Definition | Ethereum | Futura Tech

Contrary to popular belief, Ethereum is not a cryptocurrency like the Bitcoinbut a virtual and free platform using blockchain technology. It’s a kind of waiter decentralized global, peer to peer and ultra-secure. Ethereum was created and launched in the summer of 2015 by Vitalik Buterin, a young computer scientist with a passion for Bitcoinwith the aim of operating apps more commonly known as “dApps”. Ethereum uses a Turing-complete type language named Solidity, a mix of C and JavaScript. The use of a blockchain has many advantages, such as high network security, operational reliability, increased protection against data corruption and the inability to modify the history of the blockchain. It is a public blockchain that anyone can view, hence a high level of transparency. The Ethereum cryptocurrency is called Ether, abbreviated ETH. It serves as a means of payment for miners and is necessary for programmers to use Ethereum.

What is Ethereum used for?

Ethereum can be used in multiple ways. Its potential is limitless except for energy costs and network costs. There are several types of uses, the main ones being:

  • send and receive Ether without a bank or service provider;
  • program and publish smart contracts, without intermediaries;
  • create your own cryptocurrency;
  • create, distribute and use dApps.

Smart contracts notably allow the management of autonomous and decentralized organizations (DAO). Unlike a smart contract, a dApp is not limited in users or uses. Applications can include any service normally requiring an intermediary. For example, you can find:

  • token games (NFT) to collect;
  • services of online bank ;
  • a computer computing power rental service;
  • the sending of SMS encrypted;
  • insurance;
  • prediction markets;
  • video games ;
  • crowdfunding applications;
  • digital art buying and selling services (in the form of NFT);
  • automated invoice sending;
  • of the social networks ;
  • management applications cryptocurrency on line.

Even if the potential of Ethereum is not yet reached, it should not be forgotten that its use has a financial, energy and time cost.

How does Ethereum work?

Everything starts from the Ethereum blockchain. Blockchain is a database virtually unalterable decentralized system on which all write operations, such as the transactions and smart contracts are registered.

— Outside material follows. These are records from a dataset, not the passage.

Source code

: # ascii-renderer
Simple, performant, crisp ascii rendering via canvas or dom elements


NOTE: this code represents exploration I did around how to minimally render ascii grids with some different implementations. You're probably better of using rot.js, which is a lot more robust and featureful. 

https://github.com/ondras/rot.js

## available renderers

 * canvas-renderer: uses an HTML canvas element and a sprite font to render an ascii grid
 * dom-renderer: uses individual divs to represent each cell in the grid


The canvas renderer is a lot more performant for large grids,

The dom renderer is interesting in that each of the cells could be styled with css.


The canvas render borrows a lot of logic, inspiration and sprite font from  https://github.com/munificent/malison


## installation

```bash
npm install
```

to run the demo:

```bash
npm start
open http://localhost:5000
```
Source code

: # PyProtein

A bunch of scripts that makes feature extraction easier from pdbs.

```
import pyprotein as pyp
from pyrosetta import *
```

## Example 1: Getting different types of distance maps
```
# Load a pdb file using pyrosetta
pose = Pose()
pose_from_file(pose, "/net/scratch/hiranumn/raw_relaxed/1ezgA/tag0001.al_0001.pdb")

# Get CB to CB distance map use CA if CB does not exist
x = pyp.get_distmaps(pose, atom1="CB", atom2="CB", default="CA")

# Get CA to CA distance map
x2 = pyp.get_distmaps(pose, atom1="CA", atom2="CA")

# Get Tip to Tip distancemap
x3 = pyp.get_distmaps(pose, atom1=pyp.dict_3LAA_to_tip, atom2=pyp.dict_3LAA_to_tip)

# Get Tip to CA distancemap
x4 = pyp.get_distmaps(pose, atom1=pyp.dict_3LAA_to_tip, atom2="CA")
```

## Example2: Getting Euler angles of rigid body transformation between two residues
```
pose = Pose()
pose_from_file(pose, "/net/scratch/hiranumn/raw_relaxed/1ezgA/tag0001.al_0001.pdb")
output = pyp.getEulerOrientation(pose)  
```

Smart contracts are programmed contracts that execute without an intermediary.

the mining allows verification, recording and securing of any operation performed on the blockchain by forming blocks, each new block being linked to the existing blockchain. It takes about 14-15 seconds to register a block on Ethereum. The Ethereum mining process is currently of the type Proof of Work but is about to change to mining Proof of Stakewhich means proof of stake. This type of mining consumes lessenergyis faster and more cost effective than the type Proof of Work.

It is therefore Ether that powers and powers Ethereum. Miners receive an infinitesimal amount of Ether called gas (Where gas in English) as remuneration which they can exchange forsilver fiduciary. Users buy Ether to use Ethereum. To interact with your Ethereum account, you use a wallet (wallet in English), such as Argent, MetaMask or Unstoppable. You can buy, store and sell Ether there. A wallet is used with a public key which makes it possible to announce a transaction and a private key which makes it possible to write this transaction in the blockchain.

Ethereum in the cryptocurrency market

Ethereum has taken its place in the cryptocurrency market and rivals Bitcoin. The abbreviation of Ether is ETH, its unit value represents 179 €. It is the second digital currency on the cryptocurrency market, just after Bitcoin thanks to a market capitalization of several billion. Ethereum is considered a promising blockchain just like Bitcoin. Ethereum has enabled the creation of very innovative new cryptocurrencies. This virtual currency has caught the attention of cryptocurrency enthusiasts and investors!

To buy Ether (ETH), the easiest way is to use an exchange platform, there are a large number of them. However, some platforms are more secure than others and are less likely to be hacked.

What are the differences between Ethereum and Bitcoin?

To help understanding, generally we compare the different cryptocurrencies to Bitcoin since they are based on the same principles. Ether and Bitcoin have many things in common. These two virtual currencies have different objectives, Bitcoin could replace conventional currency and become the most widely used currency in the world. Ethereum aims to become a platform on which decentralized applications and smart contracts. The main purpose of Ether is to be used on Ethereum networks. You should know that the quantity of Ether units is not capped unlike Bitcoin. Bitcoin is often called gold digitalEther could be compared to oil.

Bitcoin’s blockchain is very similar to Ethereum’s but the programming language is different.